DL: Well, this has been pretty rewarding for us as a business to be involved in some of the particular legislative reforms that were going on in the past five years. To name a few examples, our corporate team was extremely active and really originated a large extent of new legislation on the limited liability and added liability companies, which was a transformative legal act, which brought a lot of flexibility to Ukrainian corporate laws. Deriving it from not just civil law systems but also the common law systems. Then the other colleagues of ours worked quite successfully on assisting the Ukrainian inter-monopoly committee being the competition authority in Ukraine, on progressing some of its regulations and making the whole decision-making process more transparent and the decisions publishable.
Then we had dedicated teams assist the Ukrainian central bank develop legislation on dealing with distressed assets. It's called the National Bank of Ukraine Deposit Guarantee Fund, which is a special agency to deal with the insolvent banks to upgrade relevant legislation and make way for the sales of those banks to the market. Finally, our colleagues were also active in advancing the intellectual property rights protection reform in various ways, both for trademarks and for certain categories of international properties. Essentially, we were quite enthusiastic to be able to contribute to upgrading the legislation. Luckily this was in line with what the international sponsors were focusing on during the last five years, including the European Commission, which was quite active here in supporting the various project offices for reforms with Ukrainian authorities as well as international monetary funds, EBRD and other stakeholders that were essentially granting the necessary technical assistance and funding.
Are there any current or upcoming projects that you are particularly excited about, whether it's for the mergers and acquisition team or if there's any other practice that you're excited about your firm is working on?
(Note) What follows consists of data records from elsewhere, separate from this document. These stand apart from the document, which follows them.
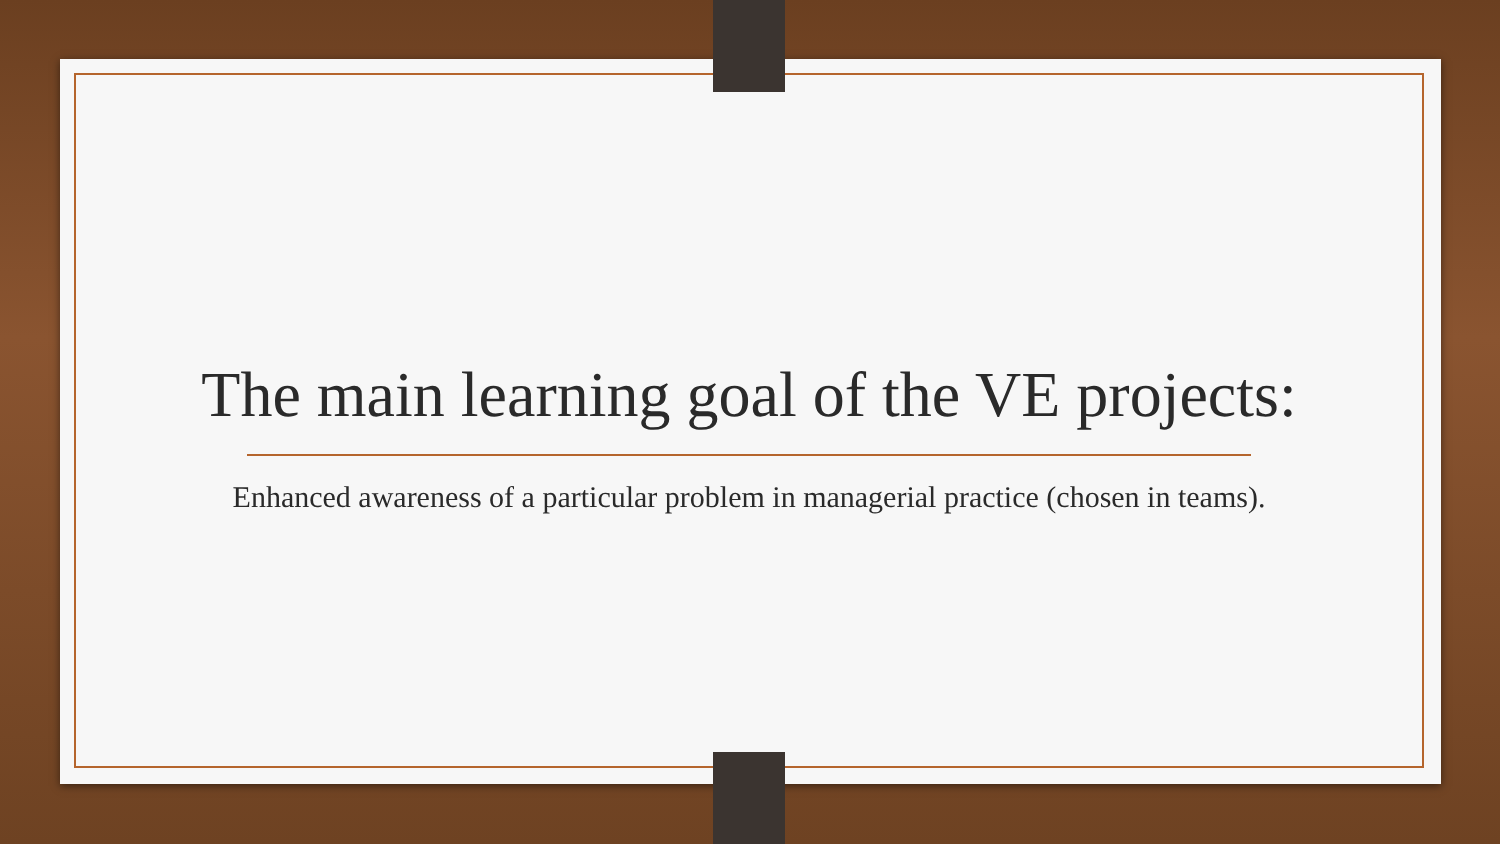The main learning goal of the VE projects:
Enhanced awareness of a particular problem in managerial practice (chosen in teams).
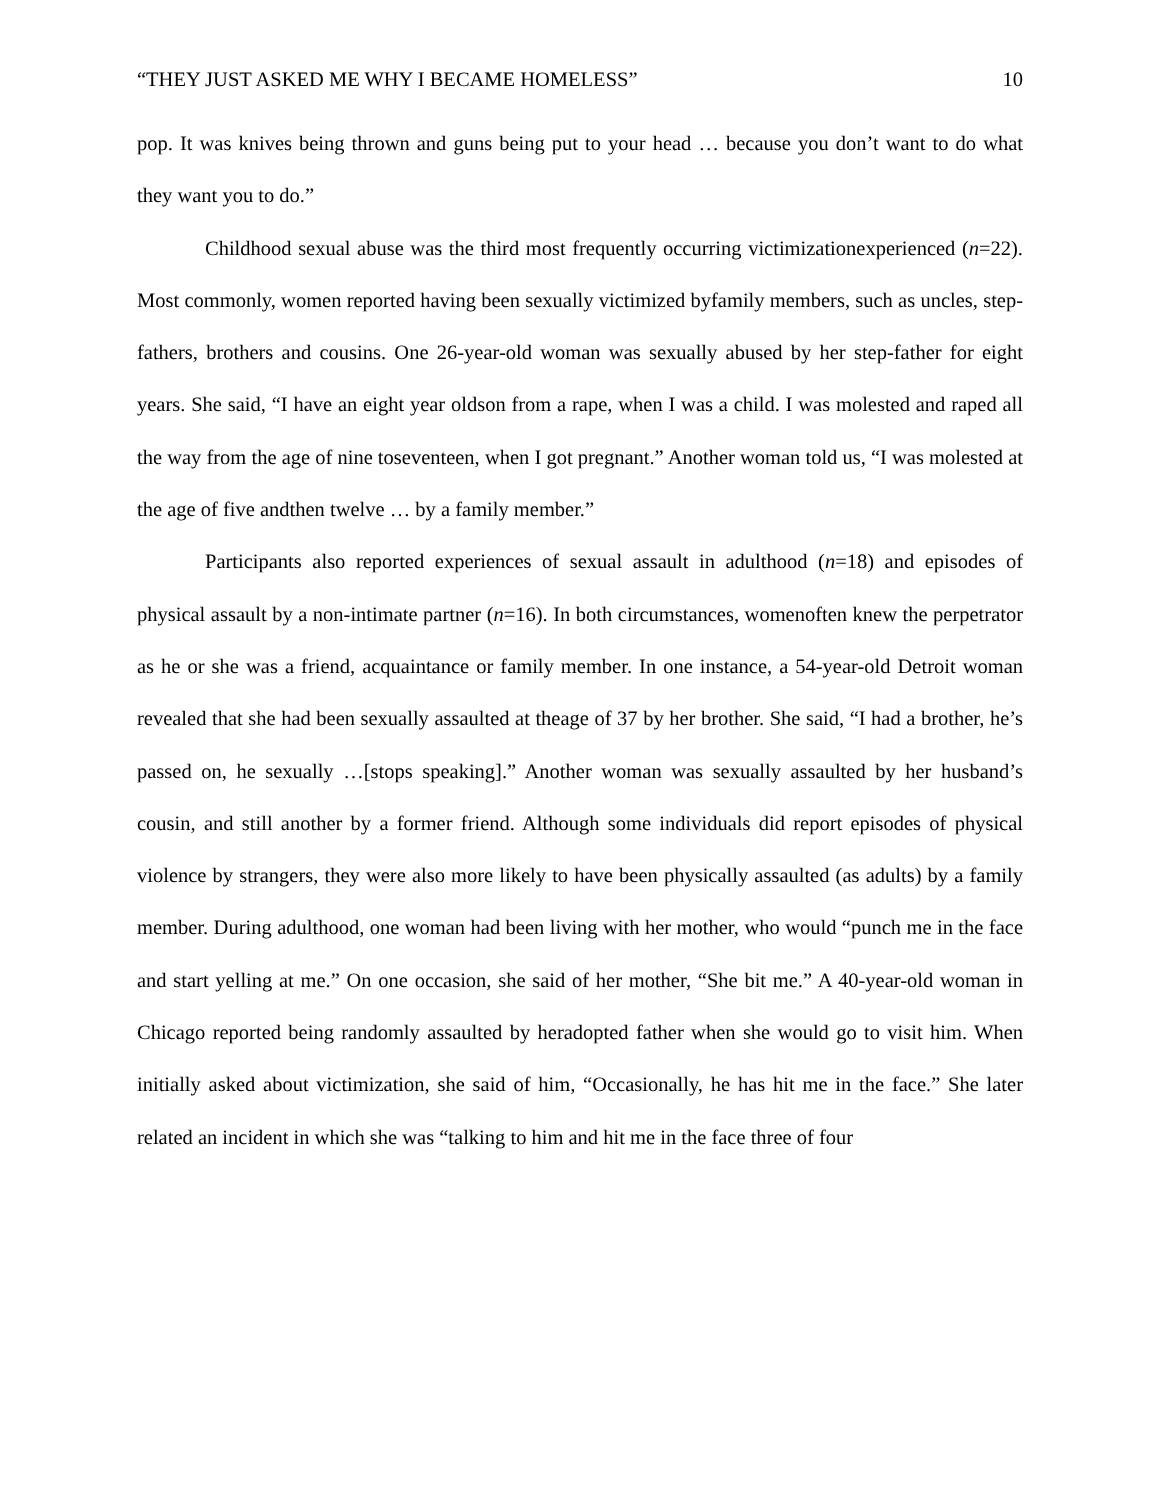“THEY JUST ASKED ME WHY I BECAME HOMELESS” 10
pop. It was knives being thrown and guns being put to your head … because you don’t want to do what they want you to do.”
Childhood sexual abuse was the third most frequently occurring victimizationexperienced (n=22). Most commonly, women reported having been sexually victimized byfamily members, such as uncles, step-fathers, brothers and cousins. One 26-year-old woman was sexually abused by her step-father for eight years. She said, “I have an eight year oldson from a rape, when I was a child. I was molested and raped all the way from the age of nine toseventeen, when I got pregnant.” Another woman told us, “I was molested at the age of five andthen twelve … by a family member.”
Participants also reported experiences of sexual assault in adulthood (n=18) and episodes of physical assault by a non-intimate partner (n=16). In both circumstances, womenoften knew the perpetrator as he or she was a friend, acquaintance or family member. In one instance, a 54-year-old Detroit woman revealed that she had been sexually assaulted at theage of 37 by her brother. She said, “I had a brother, he’s passed on, he sexually …[stops speaking].” Another woman was sexually assaulted by her husband’s cousin, and still another by a former friend. Although some individuals did report episodes of physical violence by strangers, they were also more likely to have been physically assaulted (as adults) by a family member. During adulthood, one woman had been living with her mother, who would “punch me in the face and start yelling at me.” On one occasion, she said of her mother, “She bit me.” A 40-year-old woman in Chicago reported being randomly assaulted by heradopted father when she would go to visit him. When initially asked about victimization, she said of him, “Occasionally, he has hit me in the face.” She later related an incident in which she was “talking to him and hit me in the face three of four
DL: Yes, we have a number of projects that we are quite excited about, and we are looking forward to their development. Also, a few clients that we recently assisted. I would mention Posco International from Korea, as we helped them make an important investment for them in Ukrainian infrastructure last year. Then I would mention Dragon Capital, the most active Ukrainian private equity house that has grown considerably, was their real estate portfolio in Ukraine, and we were very glad to be of assistance there. We are keen to see how this group develops further and expands into new markets.
We are also very keen to see the progress of various Ukrainian companies that are, I would say, trying to outgrow the Ukrainian local market and expand internationally. An example would be MHP as well as some Ukrainian pharmaceutical companies that are clients of ours. There are also inspiring examples of corporate transformations in Ukraine. Some of these companies happen to be our clients such as Ukraine's largest company, Naftogaz of Ukraine, the largest Ukrainian oil and gas company as well, which contributes the largest share to Ukrainian state budgets in terms of taxes. It is doing incredible and important work to safeguard Ukraine's energy security interests in the European environment.
This interview has been edited for length and clarity.